STaRFormer: Semi-Supervised Task-Informed Representation Learning via Dynamic Attention-Based Regional Masking for Sequential Data
This addresses challenges in sequential modeling for real-world applications like smart devices, but appears incremental as it builds on Transformer-based methods with novel masking and learning techniques.
The paper tackled the problem of learning user intent from non-stationary and irregularly sampled sequential spatiotemporal data in smart devices, achieving notable improvements over state-of-the-art approaches across 15 diverse datasets.
Accurate predictions using sequential spatiotemporal data are crucial for various applications. Utilizing real-world data, we aim to learn the intent of a smart device user within confined areas of a vehicle's surroundings. However, in real-world scenarios, environmental factors and sensor limitations result in non-stationary and irregularly sampled data, posing significant challenges. To address these issues, we developed a Transformer-based approach, STaRFormer, which serves as a universal framework for sequential modeling.

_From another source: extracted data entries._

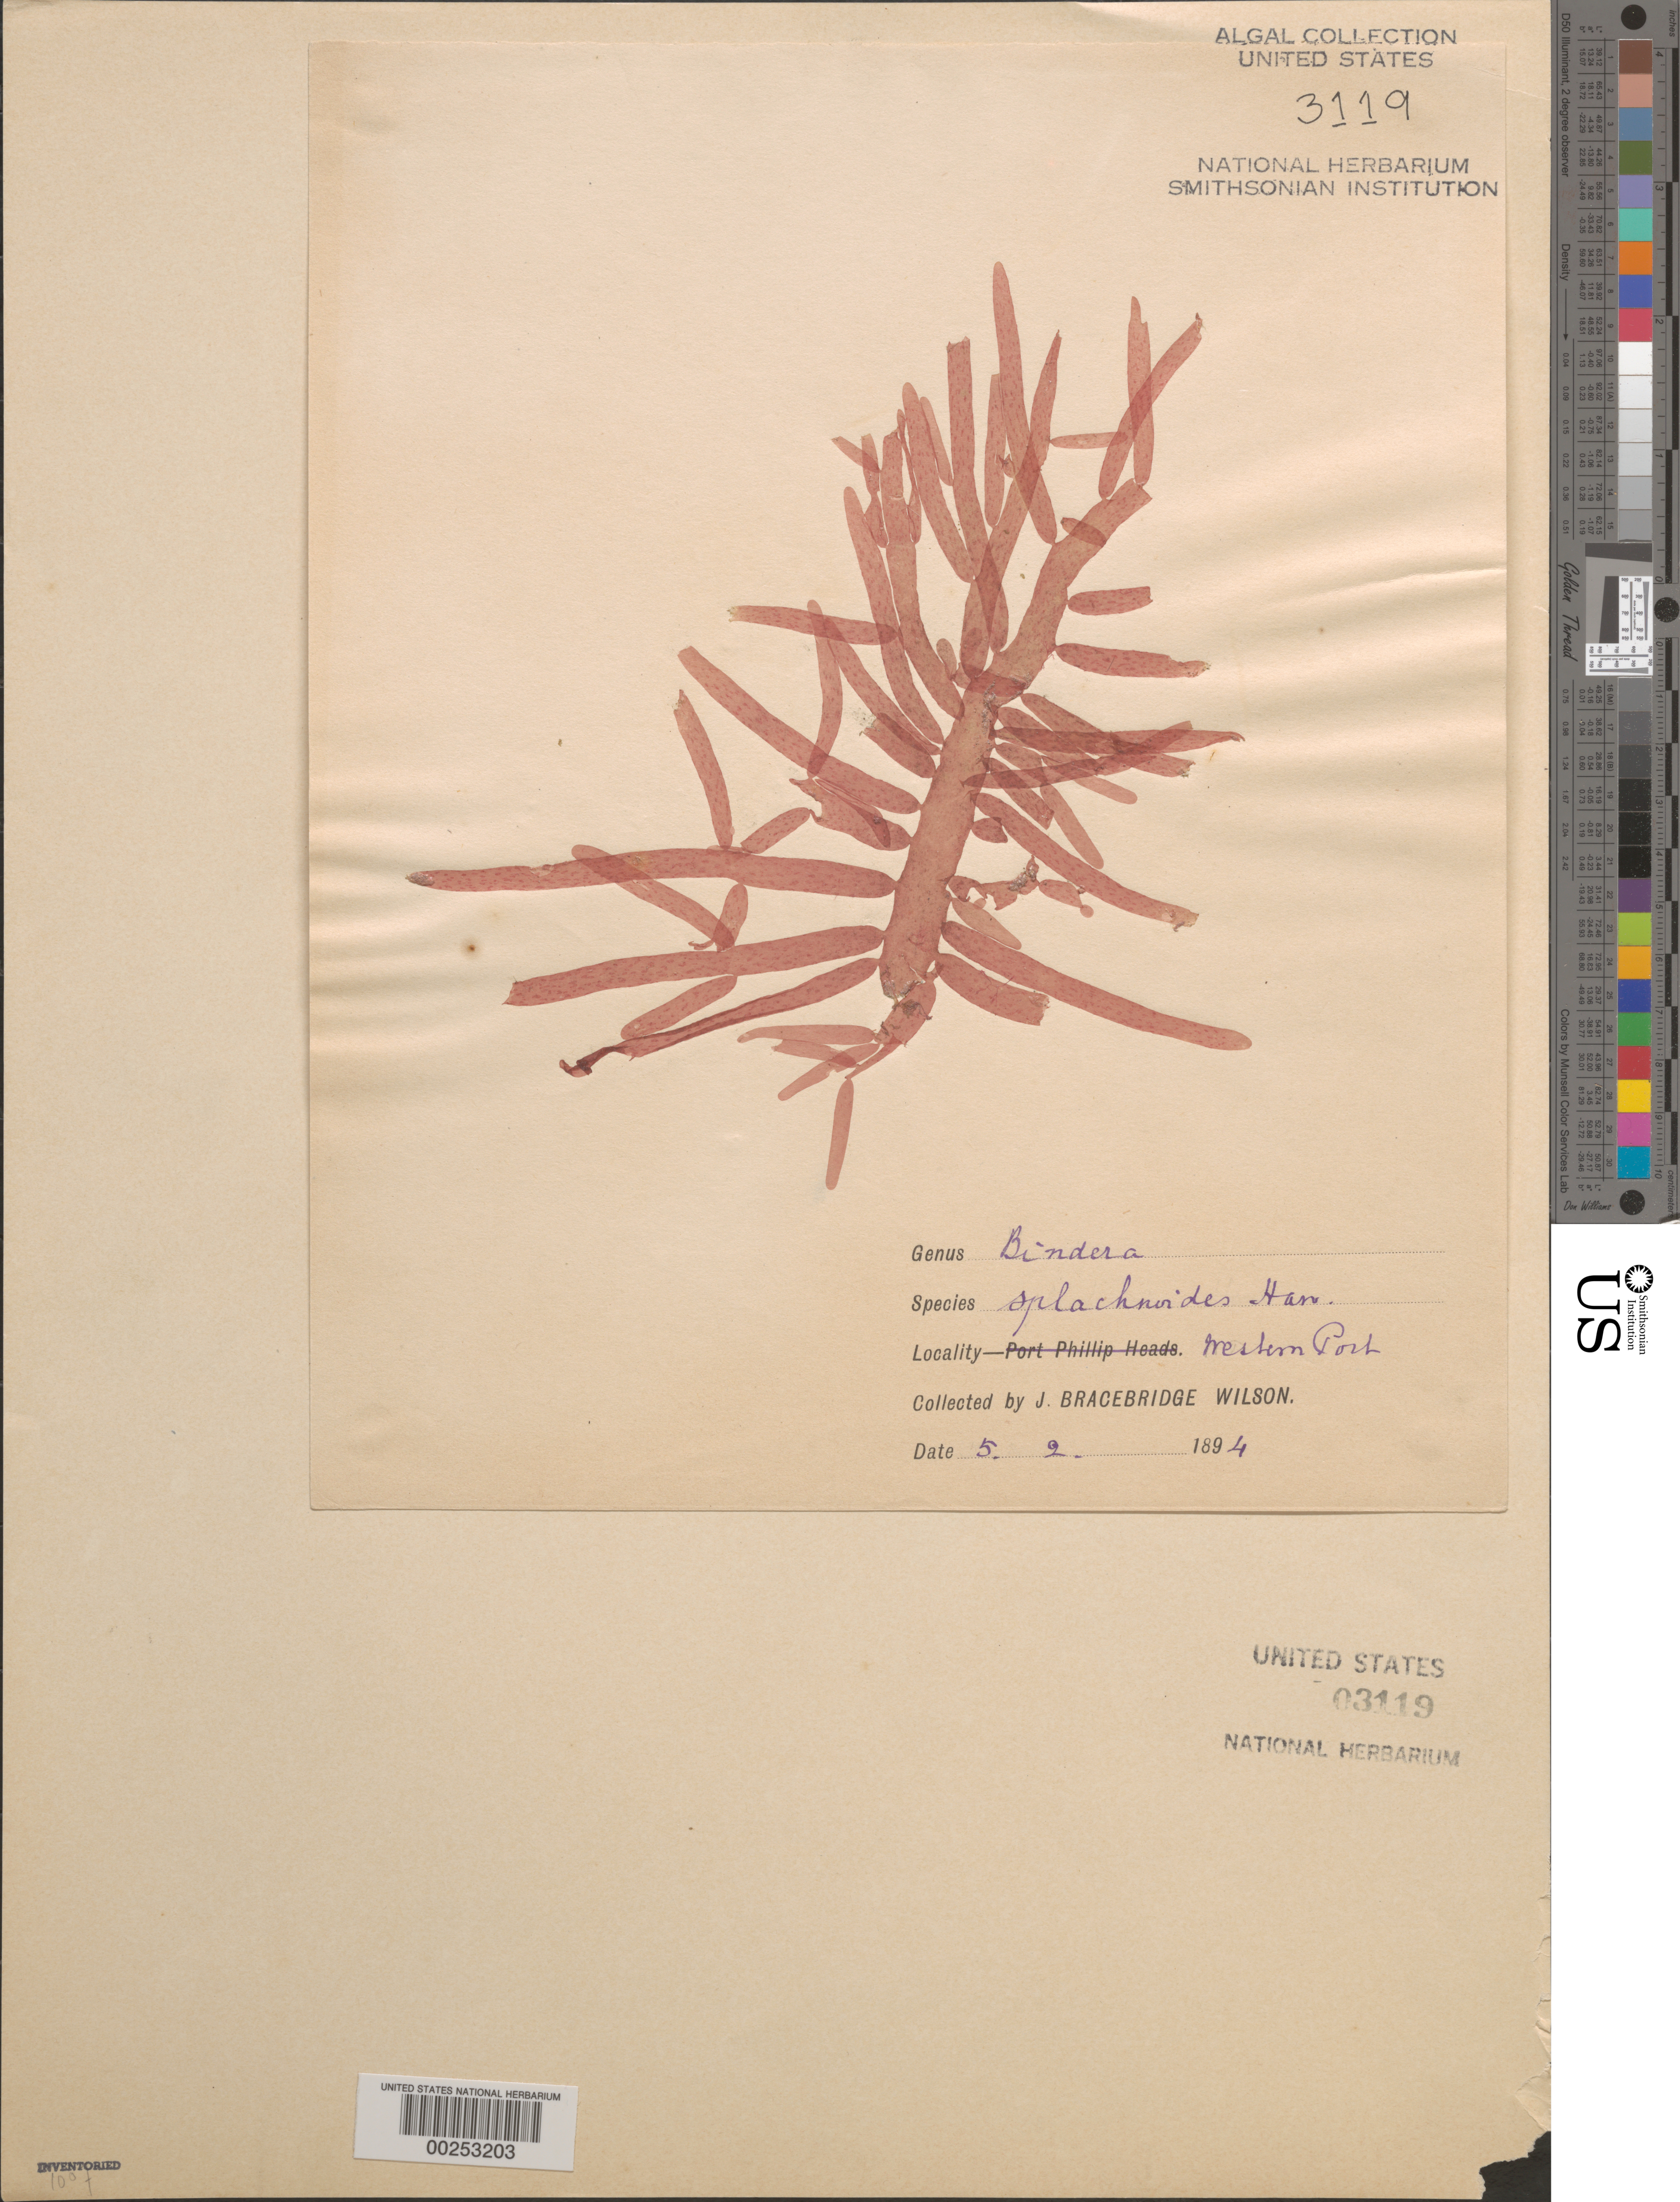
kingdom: Plantae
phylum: Rhodophyta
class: Florideophyceae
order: Rhodymeniales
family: Faucheaceae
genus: Webervanbossea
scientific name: Webervanbossea splachnoides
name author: (Harvey) G. De Toni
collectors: J. B. Wilson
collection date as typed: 05 Feb 1894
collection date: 1894-02-05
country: Australia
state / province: Victoria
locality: Western Port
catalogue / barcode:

STaRFormer employs a novel, dynamic attention-based regional masking scheme combined with semi-supervised contrastive learning to enhance task-specific latent representations. Comprehensive experiments on 15 datasets varying in types (including non-stationary and irregularly sampled), domains, sequence lengths, training samples, and applications, demonstrate the efficacy and practicality of STaRFormer. We achieve notable improvements over state-of-the-art approaches. Code and data will be made available.